About 1130 forward elements detrucked at Imus, a small town almost twenty-five miles north of Tagaytay Ridge. The Route 17 bridge over the Imus River just south of the town was out, and about fifty Japanese, holed up in an old stone building dating back to the early days of the Spanish occupation, blocked an alternate bridge within Imus. Most of the infantry walked across the river along the top of a small dam south of town, while Company D, 511th Infantry, supported by some 75-mm. howitzers of the 674th Field Artillery, undertook to reduce the Japanese strongpoint so that the trucks could continue up Route 17. The 5-foot-thick walls of the old building proved impervious to the light artillery shells, so T. Sgt. Robert C. Steele climbed to the building's roof, knocked a hole through the roofing, poured in gasoline, and started a fine flash fire inside with a white phosphorus hand grenade.
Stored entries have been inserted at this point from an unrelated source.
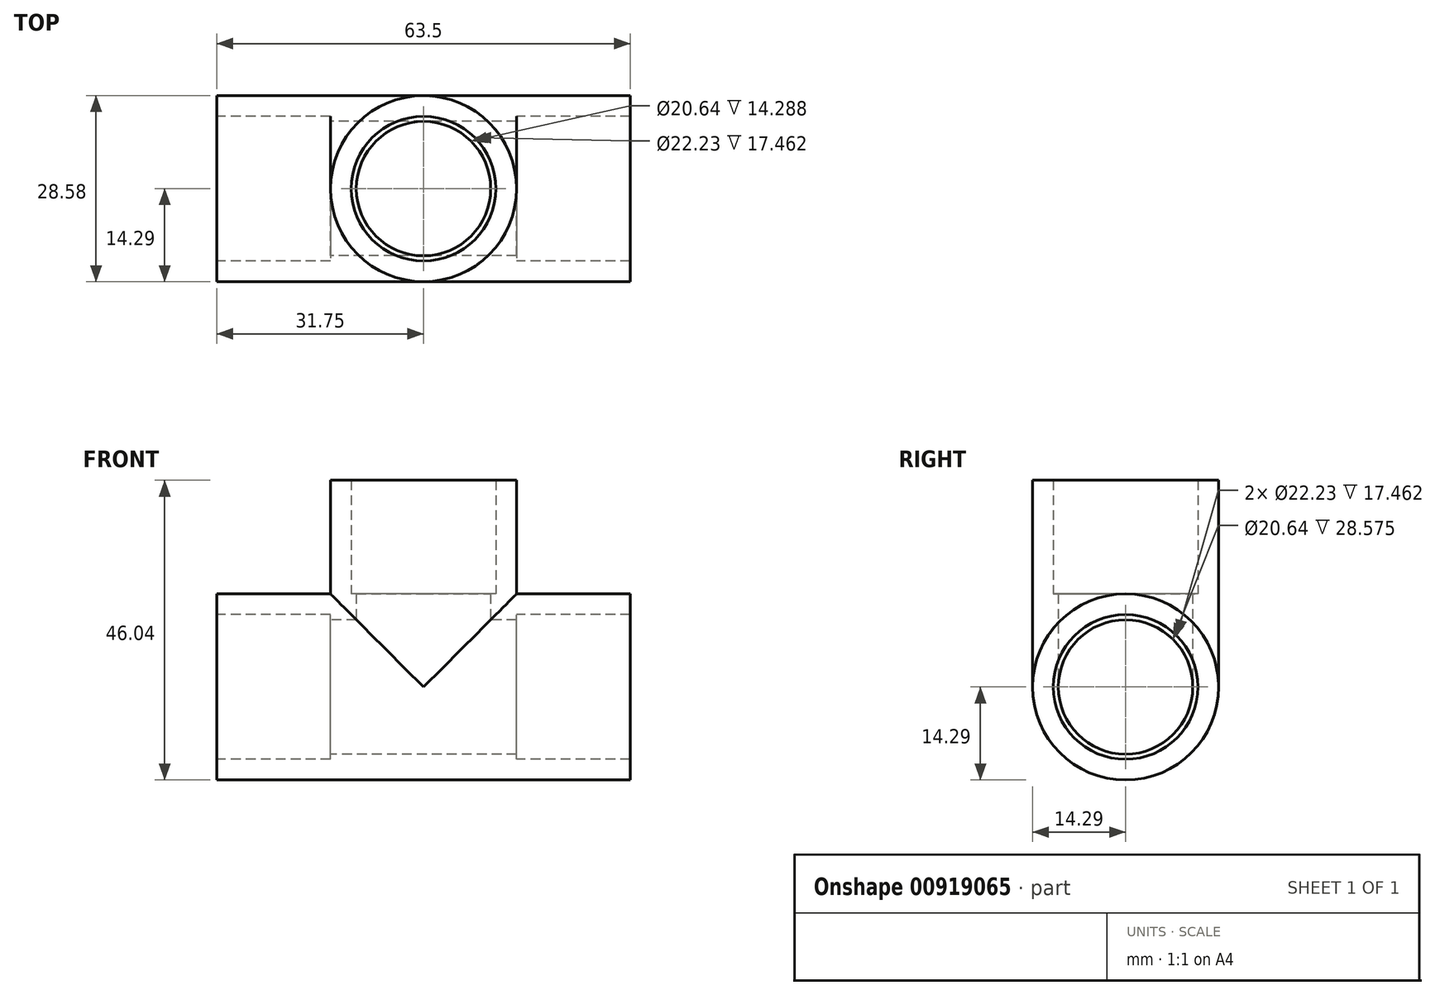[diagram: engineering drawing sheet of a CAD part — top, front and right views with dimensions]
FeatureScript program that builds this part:
annotation { "Feature Type Name" : "Feature", "Feature Type Description" : "" }
export const myFeature = defineFeature(function(context is Context, id is Id, definition is map)
    precondition{}
    {
        {
            var Q0;
            Q0=qCreatedBy(makeId("Top.planeOp"),FACE);
            var sketch = newSketch(context, id + "F0", { "sketchPlane" : qUnion([Q0])});
            skCircle(sketch, "E0", {"center": v(0, 0) * mm, "radius": 14.29 * mm});
            skCircle(sketch, "E1", {"center": v(0, 0) * mm, "radius": 11.11 * mm});
            skCircle(sketch, "E2", {"center": v(0, 0) * mm, "radius": 10.32 * mm});
            skSolve(sketch);
        }
        {
            var Q0;
            Q0 = qSketchRegion(id + "F0", true);
            extrude(context, id + "F1", {"entities" : qUnion([Q0]), "depth" : 31.75 * mm, "offsetDistance" : 25.4 * mm});
        }
        {
            var Q0;
            Q0=makeQuery(id+"F0.imprint","IMPRINT",FACE,{"disambiguationData":[TD([[makeQuery(id+"F0.imprint","IMPRINT",EDGE,{"derivedFrom":sQuery(id+"F0.wireOp",EDGE,"E1")}),1.0]])]});
            extrude(context, id + "F2", {"entities" : qUnion([Q0]), "operationType" : NewBodyOperationType.ADD, "depth" : 14.29 * mm, "offsetDistance" : 25.4 * mm});
        }
        {
            var Q0;
            Q0=qCreatedBy(makeId("Right.planeOp"),FACE);
            var sketch = newSketch(context, id + "F3", { "sketchPlane" : qUnion([Q0])});
            skCircle(sketch, "E3", {"center": v(0, 0) * mm, "radius": 14.29 * mm});
            skCircle(sketch, "E4", {"center": v(0, 0) * mm, "radius": 11.11 * mm});
            skCircle(sketch, "E5", {"center": v(0, 0) * mm, "radius": 10.32 * mm});
            skSolve(sketch);
        }
        {
            var Q0;
            Q0=makeQuery(id+"F3.imprint","IMPRINT",FACE,{"disambiguationData":[TD([[makeQuery(id+"F3.imprint","IMPRINT",EDGE,{"derivedFrom":sQuery(id+"F3.wireOp",EDGE,"E3")}),1.0]])]});
            var Q1;
            Q1=sQuery(id+"F3.wireOp",EDGE,"E3");
            var Q2;
            Q2=sQuery(id+"F3.wireOp",EDGE,"E4");
            extrude(context, id + "F4", {"entities" : qUnion([Q0]), "operationType" : NewBodyOperationType.ADD, "surfaceEntities" : qUnion([Q1, Q2]), "endBound" : BoundingType.SYMMETRIC, "depth" : 63.5 * mm, "offsetDistance" : 25.4 * mm});
        }
        {
            var Q0;
            Q0=makeQuery(id+"F3.imprint","IMPRINT",FACE,{"disambiguationData":[TD([[makeQuery(id+"F3.imprint","IMPRINT",EDGE,{"derivedFrom":sQuery(id+"F3.wireOp",EDGE,"E4")}),1.0]])]});
            extrude(context, id + "F5", {"entities" : qUnion([Q0]), "operationType" : NewBodyOperationType.ADD, "endBound" : BoundingType.SYMMETRIC, "depth" : 28.57 * mm, "offsetDistance" : 25.4 * mm});
        }
        {
            var Q0;
            Q0=makeQuery(id+"F3.imprint","IMPRINT",FACE,{"disambiguationData":[TD([[makeQuery(id+"F3.imprint","IMPRINT",EDGE,{"derivedFrom":sQuery(id+"F3.wireOp",EDGE,"E5")}),1.0]])]});
            extrude(context, id + "F6", {"entities" : qUnion([Q0]), "operationType" : NewBodyOperationType.REMOVE, "endBound" : BoundingType.SYMMETRIC, "oppositeDirection" : true, "depth" : 28.57 * mm, "offsetDistance" : 25.4 * mm});
        }
        {
            var Q0;
            Q0=makeQuery(id+"F0.imprint","IMPRINT",FACE,{"disambiguationData":[TD([[makeQuery(id+"F0.imprint","IMPRINT",EDGE,{"derivedFrom":sQuery(id+"F0.wireOp",EDGE,"E2")}),1.0]])]});
            extrude(context, id + "F7", {"entities" : qUnion([Q0]), "operationType" : NewBodyOperationType.REMOVE, "depth" : 14.29 * mm, "offsetDistance" : 25.4 * mm});
        }
    });
annotation { "Feature Type Name" : "Feature", "Feature Type Description" : "" }
export const myFeature = defineFeature(function(context is Context, id is Id, definition is map)
    precondition{}
    {
        {
            var Q0;
            Q0=qCreatedBy(makeId("Top.planeOp"),FACE);
            var sketch = newSketch(context, id + "F0", { "sketchPlane" : qUnion([Q0])});
            skLineSegment(sketch, "E0.bottom", {"start": v(-3200.4, 3556) * mm, "end": v(3200.4, 3556) * mm});
            skLineSegment(sketch, "E0.top", {"start": v(-3200.4, 0) * mm, "end": v(3200.4, 0) * mm});
            skLineSegment(sketch, "E0.left", {"start": v(-3200.4, 3556) * mm, "end": v(-3200.4, 0) * mm});
            skLineSegment(sketch, "E0.right", {"start": v(3200.4, 3556) * mm, "end": v(3200.4, 0) * mm});
            skLineSegment(sketch, "E1", {"start": v(-3200.4, 3556) * mm, "end": v(-3200.4, 11912.6) * mm});
            skLineSegment(sketch, "E2", {"start": v(-3200.4, 11912.6) * mm, "end": v(787.4, 11912.6) * mm});
            skLineSegment(sketch, "E3", {"start": v(787.4, 11912.6) * mm, "end": v(787.4, 14986) * mm});
            skLineSegment(sketch, "E4", {"start": v(787.4, 14986) * mm, "end": v(3200.4, 14986) * mm});
            skLineSegment(sketch, "E5", {"start": v(3200.4, 14986) * mm, "end": v(3200.4, 20707.35) * mm});
            skLineSegment(sketch, "E6", {"start": v(3200.4, 20707.35) * mm, "end": v(9093.2, 20707.35) * mm});
            skLineSegment(sketch, "E7", {"start": v(9093.2, 20707.35) * mm, "end": v(9093.2, 13595.35) * mm});
            skLineSegment(sketch, "E8", {"start": v(9093.2, 13595.35) * mm, "end": v(3200.4, 13595.35) * mm});
            skLineSegment(sketch, "E9", {"start": v(3200.4, 13595.35) * mm, "end": v(3200.4, 3556) * mm});
            skLineSegment(sketch, "E10", {"start": v(-3200.4, 7112) * mm, "end": v(660.4, 7112) * mm});
            skLineSegment(sketch, "E11", {"start": v(660.4, 11912.6) * mm, "end": v(660.4, 3556) * mm});
            skLineSegment(sketch, "E12", {"start": v(3200.4, 7950.2) * mm, "end": v(660.4, 7950.2) * mm});
            skLineSegment(sketch, "E13", {"start": v(3200.4, 11912.6) * mm, "end": v(1879.6, 11912.6) * mm});
            skLineSegment(sketch, "E14", {"start": v(1879.6, 11912.6) * mm, "end": v(1879.6, 12674.6) * mm});
            skLineSegment(sketch, "E15", {"start": v(1879.6, 12674.6) * mm, "end": v(3200.4, 12674.6) * mm});
            skLineSegment(sketch, "E16", {"start": v(787.4, 14338.3) * mm, "end": v(1612.9, 14338.3) * mm});
            skLineSegment(sketch, "E17", {"start": v(1612.9, 14338.3) * mm, "end": v(1612.9, 14986) * mm});
            skLineSegment(sketch, "E18", {"start": v(1612.9, 14516.1) * mm, "end": v(3200.4, 14516.1) * mm});
            skLineSegment(sketch, "E19", {"start": v(3200.4, 14516.1) * mm, "end": v(3200.4, 14986) * mm});
            skLineSegment(sketch, "E20", {"start": v(3200.4, 14408.15) * mm, "end": v(3200.4, 13595.35) * mm});
            skLineSegment(sketch, "E21.bottom", {"start": v(1676.4, 16205.2) * mm, "end": v(2590.8, 16205.2) * mm});
            skLineSegment(sketch, "E21.top", {"start": v(1676.4, 15290.8) * mm, "end": v(2590.8, 15290.8) * mm});
            skLineSegment(sketch, "E21.left", {"start": v(1676.4, 16205.2) * mm, "end": v(1676.4, 15290.8) * mm});
            skLineSegment(sketch, "E21.right", {"start": v(2590.8, 16205.2) * mm, "end": v(2590.8, 15290.8) * mm});
            skSolve(sketch);
        }
        {
            var Q0;
            Q0=qCreatedBy(makeId("Top.planeOp"),FACE);
            var sketch = newSketch(context, id + "F1", { "sketchPlane" : qUnion([Q0])});
            skLineSegment(sketch, "E22.top", {"start": v(3048, 14986) * mm, "end": v(3200.4, 14986) * mm});
            skLineSegment(sketch, "E22.left", {"start": v(3048, 20707.35) * mm, "end": v(3048, 15138.4) * mm});
            skLineSegment(sketch, "E22.right", {"start": v(3200.4, 20707.35) * mm, "end": v(3200.4, 14986) * mm});
            skLineSegment(sketch, "E23.bottom", {"start": v(3200.4, 20707.35) * mm, "end": v(9093.2, 20707.35) * mm});
            skLineSegment(sketch, "E23.top", {"start": v(3048, 20859.75) * mm, "end": v(9245.6, 20859.75) * mm});
            skLineSegment(sketch, "E23.left", {"start": v(3048, 20859.75) * mm, "end": v(3048, 20707.35) * mm});
            skLineSegment(sketch, "E24.top", {"start": v(9093.2, 13595.35) * mm, "end": v(9245.6, 13595.35) * mm});
            skLineSegment(sketch, "E24.left", {"start": v(9093.2, 20707.35) * mm, "end": v(9093.2, 13595.35) * mm});
            skLineSegment(sketch, "E24.right", {"start": v(9245.6, 20859.75) * mm, "end": v(9245.6, 13595.35) * mm});
            skLineSegment(sketch, "E25.bottom", {"start": v(787.4, 15138.4) * mm, "end": v(3048, 15138.4) * mm});
            skLineSegment(sketch, "E25.top", {"start": v(939.8, 14986) * mm, "end": v(3200.4, 14986) * mm});
            skLineSegment(sketch, "E25.left", {"start": v(787.4, 15138.4) * mm, "end": v(787.4, 14986) * mm});
            skLineSegment(sketch, "E25.right", {"start": v(3200.4, 15138.4) * mm, "end": v(3200.4, 14986) * mm});
            skLineSegment(sketch, "E26.bottom", {"start": v(787.4, 15138.4) * mm, "end": v(939.8, 15138.4) * mm});
            skLineSegment(sketch, "E26.top", {"start": v(787.4, 11912.6) * mm, "end": v(939.8, 11912.6) * mm});
            skLineSegment(sketch, "E26.left", {"start": v(787.4, 15138.4) * mm, "end": v(787.4, 11912.6) * mm});
            skLineSegment(sketch, "E26.right", {"start": v(939.8, 14986) * mm, "end": v(939.8, 11912.6) * mm});
            skLineSegment(sketch, "E27.bottom", {"start": v(3200.4, 13595.35) * mm, "end": v(3352.8, 13595.35) * mm});
            skLineSegment(sketch, "E27.top", {"start": v(3200.4, 0) * mm, "end": v(3352.8, 0) * mm});
            skLineSegment(sketch, "E27.left", {"start": v(3200.4, 13595.35) * mm, "end": v(3200.4, 0) * mm});
            skLineSegment(sketch, "E27.right", {"start": v(3352.8, 13442.95) * mm, "end": v(3352.8, 0) * mm});
            skLineSegment(sketch, "E28.bottom", {"start": v(3352.8, 13595.35) * mm, "end": v(3810, 13595.35) * mm});
            skLineSegment(sketch, "E28.top", {"start": v(3352.8, 13442.95) * mm, "end": v(3810, 13442.95) * mm});
            skLineSegment(sketch, "E28.right", {"start": v(3810, 13595.35) * mm, "end": v(3810, 13442.95) * mm});
            skLineSegment(sketch, "E29.bottom", {"start": v(9245.6, 13595.35) * mm, "end": v(8788.4, 13595.35) * mm});
            skLineSegment(sketch, "E29.top", {"start": v(9245.6, 13442.95) * mm, "end": v(8788.4, 13442.95) * mm});
            skLineSegment(sketch, "E29.left", {"start": v(9245.6, 13595.35) * mm, "end": v(9245.6, 13442.95) * mm});
            skLineSegment(sketch, "E29.right", {"start": v(8788.4, 13595.35) * mm, "end": v(8788.4, 13442.95) * mm});
            skLineSegment(sketch, "E30.bottom", {"start": v(3200.4, 12674.6) * mm, "end": v(1879.6, 12674.6) * mm});
            skLineSegment(sketch, "E30.top", {"start": v(3200.4, 12522.2) * mm, "end": v(1879.6, 12522.2) * mm});
            skLineSegment(sketch, "E30.left", {"start": v(3200.4, 12674.6) * mm, "end": v(3200.4, 12522.2) * mm});
            skLineSegment(sketch, "E30.right", {"start": v(1879.6, 12674.6) * mm, "end": v(1879.6, 12522.2) * mm});
            skLineSegment(sketch, "E31.bottom", {"start": v(1879.6, 11912.6) * mm, "end": v(2032, 11912.6) * mm});
            skLineSegment(sketch, "E31.top", {"start": v(1879.6, 12522.2) * mm, "end": v(2032, 12522.2) * mm});
            skLineSegment(sketch, "E31.left", {"start": v(1879.6, 11912.6) * mm, "end": v(1879.6, 12522.2) * mm});
            skLineSegment(sketch, "E31.right", {"start": v(2032, 11912.6) * mm, "end": v(2032, 12522.2) * mm});
            skLineSegment(sketch, "E32.bottom", {"start": v(2032, 11912.6) * mm, "end": v(3200.4, 11912.6) * mm});
            skLineSegment(sketch, "E32.top", {"start": v(2032, 12065) * mm, "end": v(3200.4, 12065) * mm});
            skLineSegment(sketch, "E32.left", {"start": v(2032, 11912.6) * mm, "end": v(2032, 12065) * mm});
            skLineSegment(sketch, "E32.right", {"start": v(3200.4, 11912.6) * mm, "end": v(3200.4, 12065) * mm});
            skSolve(sketch);
        }
        {
            var Q0;
            Q0=makeQuery(id+"F1.imprint","IMPRINT",FACE,{"disambiguationData":[TD([[makeQuery(id+"F1.imprint","IMPRINT",EDGE,{"derivedFrom":sQuery(id+"F1.wireOp",EDGE,"E22.left")}),1.0]])]});
            var Q1;
            Q1=makeQuery(id+"F1.imprint","IMPRINT",FACE,{"disambiguationData":[TD([[makeQuery(id+"F1.imprint","IMPRINT",EDGE,{"derivedFrom":sQuery(id+"F1.wireOp",EDGE,"E27.bottom")}),-1.0]])]});
            var Q2;
            Q2=makeQuery(id+"F1.imprint","IMPRINT",FACE,{"disambiguationData":[TD([[makeQuery(id+"F1.imprint","IMPRINT",EDGE,{"derivedFrom":sQuery(id+"F1.wireOp",EDGE,"E30.bottom")}),1.0]])]});
            var Q3;
            Q3=makeQuery(id+"F1.imprint","IMPRINT",FACE,{"disambiguationData":[TD([[makeQuery(id+"F1.imprint","IMPRINT",EDGE,{"derivedFrom":sQuery(id+"F1.wireOp",EDGE,"E31.bottom")}),1.0]])]});
            var Q4;
            Q4=makeQuery(id+"F1.imprint","IMPRINT",FACE,{"disambiguationData":[TD([[makeQuery(id+"F1.imprint","IMPRINT",EDGE,{"derivedFrom":sQuery(id+"F1.wireOp",EDGE,"E32.bottom")}),1.0]])]});
            extrude(context, id + "F2", {"entities" : qUnion([Q0, Q1, Q2, Q3, Q4]), "depth" : 2743.2 * mm, "offsetDistance" : 25.4 * mm});
        }
        {
            var Q0;
            Q0=qCreatedBy(makeId("Top.planeOp"),FACE);
            var sketch = newSketch(context, id + "F3", { "sketchPlane" : qUnion([Q0])});
            skLineSegment(sketch, "E33.bottom", {"start": v(3048, 20859.75) * mm, "end": v(-3048, 20859.75) * mm});
            skLineSegment(sketch, "E33.top", {"start": v(3048, 17119.6) * mm, "end": v(-2895.6, 17119.6) * mm});
            skLineSegment(sketch, "E33.left", {"start": v(3048, 20859.75) * mm, "end": v(3048, 17119.6) * mm});
            skLineSegment(sketch, "E33.right", {"start": v(-3048, 20859.75) * mm, "end": v(-3048, 17119.6) * mm});
            skLineSegment(sketch, "E34", {"start": v(-3048, 17119.6) * mm, "end": v(-3048, 11912.6) * mm});
            skLineSegment(sketch, "E35.0", {"start": v(-2895.6, 16967.2) * mm, "end": v(-2895.6, 12065) * mm});
            skLineSegment(sketch, "E36.0", {"start": v(3048, 16967.2) * mm, "end": v(-2895.6, 16967.2) * mm});
            skLineSegment(sketch, "E37.bottom", {"start": v(-2895.6, 12065) * mm, "end": v(787.4, 12065) * mm});
            skLineSegment(sketch, "E37.top", {"start": v(-3048, 11912.6) * mm, "end": v(787.4, 11912.6) * mm});
            skLineSegment(sketch, "E37.right", {"start": v(787.4, 12065) * mm, "end": v(787.4, 11912.6) * mm});
            skLineSegment(sketch, "E38.bottom", {"start": v(-2093.85, 12107.13) * mm, "end": v(-1484.25, 12107.13) * mm});
            skLineSegment(sketch, "E38.top", {"start": v(-2093.85, 12564.33) * mm, "end": v(-1484.25, 12564.33) * mm});
            skLineSegment(sketch, "E38.left", {"start": v(-2093.85, 12107.13) * mm, "end": v(-2093.85, 12564.33) * mm});
            skLineSegment(sketch, "E38.right", {"start": v(-1484.25, 12107.13) * mm, "end": v(-1484.25, 12564.33) * mm});
            skLineSegment(sketch, "E39.0", {"start": v(-2895.6, 20707.35) * mm, "end": v(-2895.6, 17119.6) * mm});
            skLineSegment(sketch, "E40.0", {"start": v(3048, 20707.35) * mm, "end": v(-2895.6, 20707.35) * mm});
            skLineSegment(sketch, "E41", {"start": v(3048, 17119.6) * mm, "end": v(3048, 16967.2) * mm});
            skSolve(sketch);
        }
        {
            var Q0;
            {var subQ0=sQuery(id+"F3.wireOp",EDGE,"E33.bottom");Q0=makeQuery(id+"F3.imprint","IMPRINT",FACE,{"disambiguationData":[TD([[makeQuery(id+"F3.imprint","IMPRINT",EDGE,{"derivedFrom":subQ0}),1.0]])]});}
            extrude(context, id + "F4", {"entities" : qUnion([Q0]), "operationType" : NewBodyOperationType.ADD, "depth" : 2743.2 * mm, "offsetDistance" : 25.4 * mm});
        }
    });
As the Japanese came dashing out, they were summarily cut down by the men of Company D. Steele personally dispatched two Japanese who remained inside the building.47

With the Imus bridge secure, the parachute battalion drove on another three miles to Zapote. Here, Route 17 ended at a junction with Route 25, which led another half mile northeast across the Zapote River to a junction with Route 1 a mile south of a bridge over the Las Piñas River at Las Piñas. The Japanese had prepared the Las Piñas bridge for demolitions and were to defend it from positions on the north bank, but the men of the 511th Infantry caught the Japanese by surprise and secured the span intact after a short, sharp fire fight. The 2d Battalion held at Las Piñas while the 1st Battalion, coming north on a second truck shuttle from Tagaytay Ridge, passed through and continued toward Manila.

PARAÑAQUE, four miles south of Manila, where on 4 February the Japanese stopped the 511th Infantry.
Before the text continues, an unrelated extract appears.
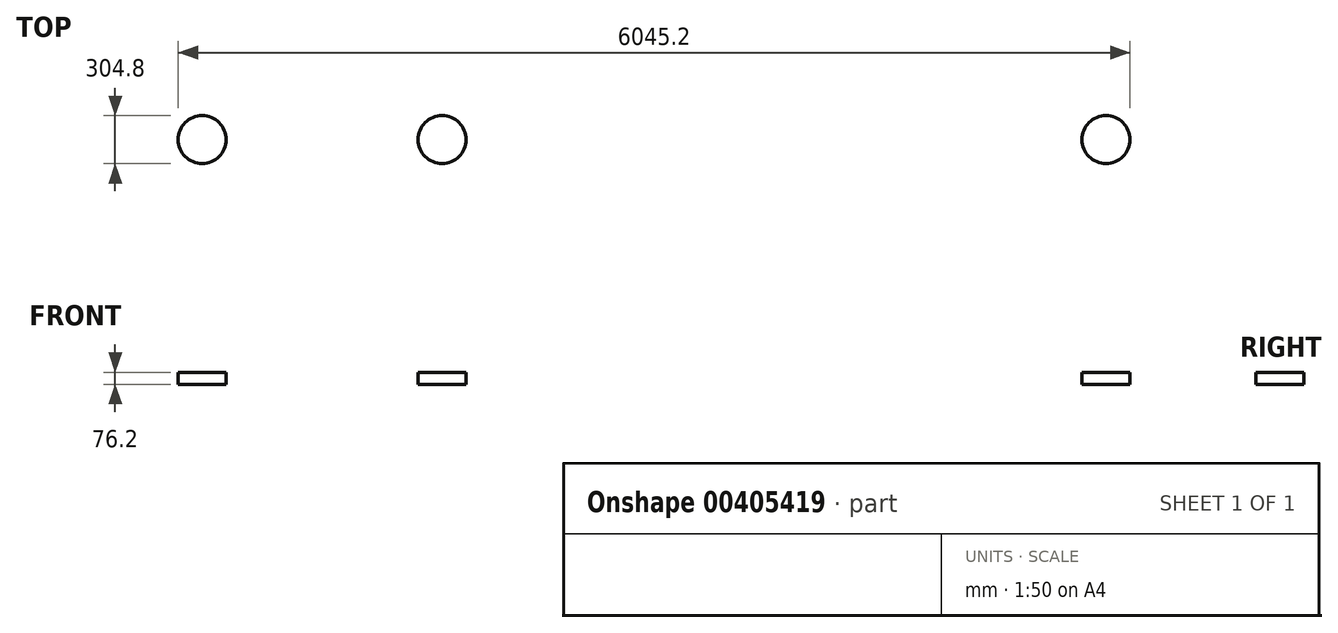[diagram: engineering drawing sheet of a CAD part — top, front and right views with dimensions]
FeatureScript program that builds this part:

Driving through a densely populated area and following Route 1 up the shore of Manila Bay, the 1st Battalion left Las Piñas behind at 1800. The battalion ran into increasingly heavy harassing fire from Japanese riflemen and machine gunners. At Parañaque, two miles beyond Las Piñas, the unit found a bridge across the Parañaque River badly damaged, defended by Japanese on the north bank, and covered by Japanese mortar and artillery fire originating from Nichols Field, a mile and a half to the northeast. Here, only four miles south of the Manila city limits,48 the Japanese stopped the 511th Infantry.

On 4 February the 511th Infantry, in various clashes, lost 8 men killed and 19 wounded. The entire 11th Airborne Division, since its landing, had lost approximately 35 men killed and 150 wounded, plus 50 injured in the Tagaytay Ridge jump. The division now faced the principal Japanese defenses south of Manila.